No one goes to the lake here. It still suffers from pre-Society pollution and isn’t safe for walking in or drinking. The Society tore out most of the docks and wharves where people long ago used to keep boats. But, when it’s light, you can see that there are three piers left in one spot, jutting out into the water like three fingers, all equal length, all reaching. Months ago, when I first came here, I told Ky of this place and that it would be a good spot to meet, something he could see from above that I have noticed from below.
And now, on the other side of the air train, the dome of Central’s City Hall comes into view, a too-close moon that never sets. In spite of myself, I have a little stirring of pride and hear the notes of the Anthem of the Society singing in my mind whenever I see the familiar shape of a Hall.
No one goes to Central’s City Hall.
There’s a tall white wall around the Hall and the other buildings nearby. The wall has been here since before I came. “Renovations,” everyone says. “The Society will open the stillzone back up again soon.”
I’m fascinated by the stillzone, and by its name, which no one seems to be able to explain to me. I’m also intrigued by what’s on the other side of the barrier, and sometimes after work I take a small detour on my way home so that I can walk next to the smooth, white surface. I keep thinking of how many paintings Ky’s mother could have put along the length of the wall, which curves back in what I imagine is a perfect circle. I’ve never followed it all the way around, so I can’t be sure.
Those I’ve asked are uncertain about how long the barrier has been here—all they say is that it went up sometime in the last year. They don’t seem to remember why it’s really here, and if they do, they’re not saying.
I want to know what’s behind those walls.
I want so much: happiness, freedom, love.
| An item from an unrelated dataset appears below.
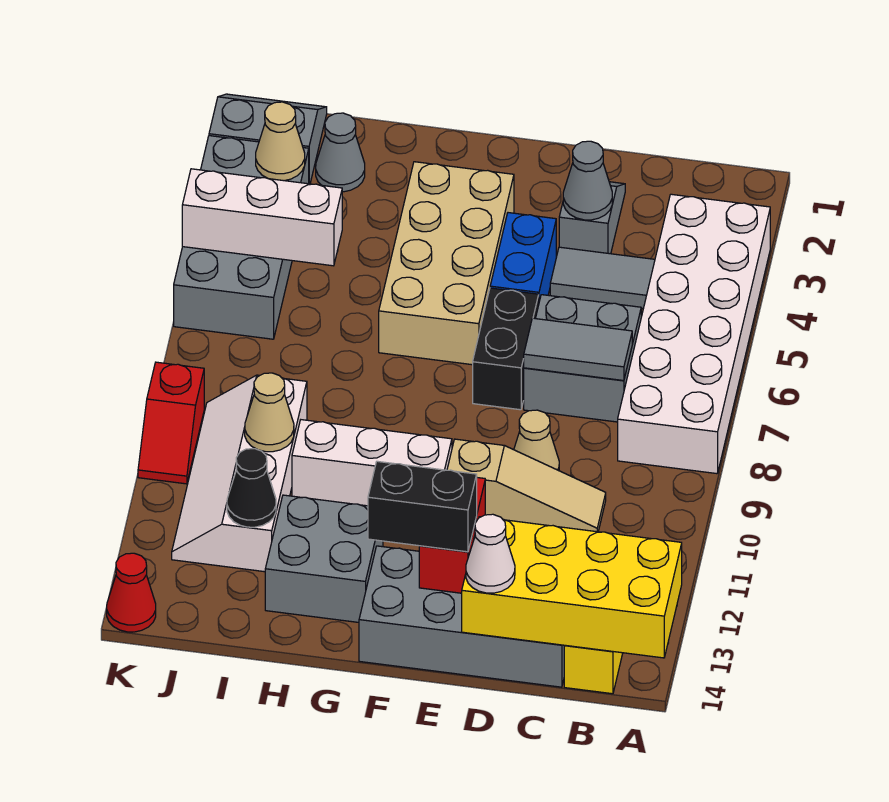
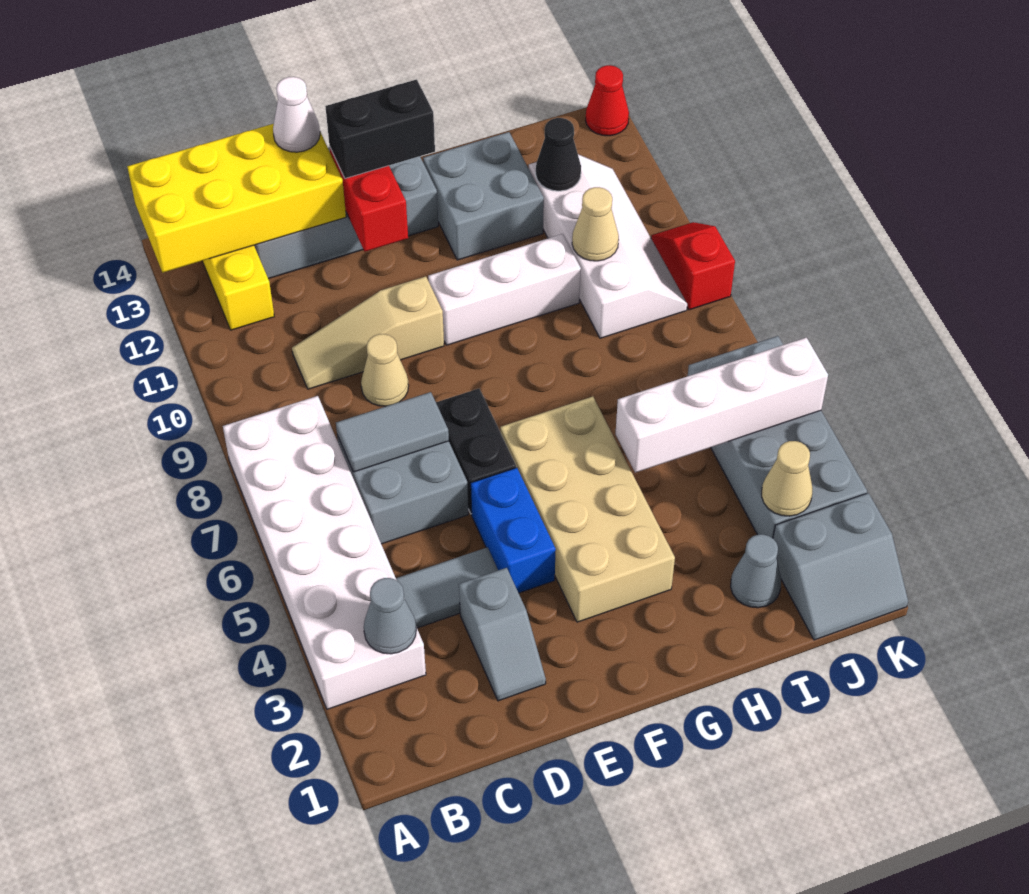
grey 1x1 cone [563,141,612,220] -> grey 1x1 cone moved to [364,578,416,654]
white 1x3 brick [182,169,342,266] -> white 1x4 brick [615,337,828,473]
And I want a few other tangible things, too.
Like a poem, and a microcard. I’m still waiting for two trades to come in. I traded two of my poems for the end of another, one that began
I did not reach Thee
and tells of a journey. I found the beginning of it in the Carving and knew I had to have the end.
And the other trade is even more expensive, even more risky—I traded seven poems to bring Grandfather’s microcard from my parents’ house in Keya here to me. I asked the trader to approach Bram first with an encoded note. I knew Bram could decipher it. After all, he’d figured out the games I made for him on the scribe when he was younger. And I thought he’d be more likely to send the microcard than either of my parents.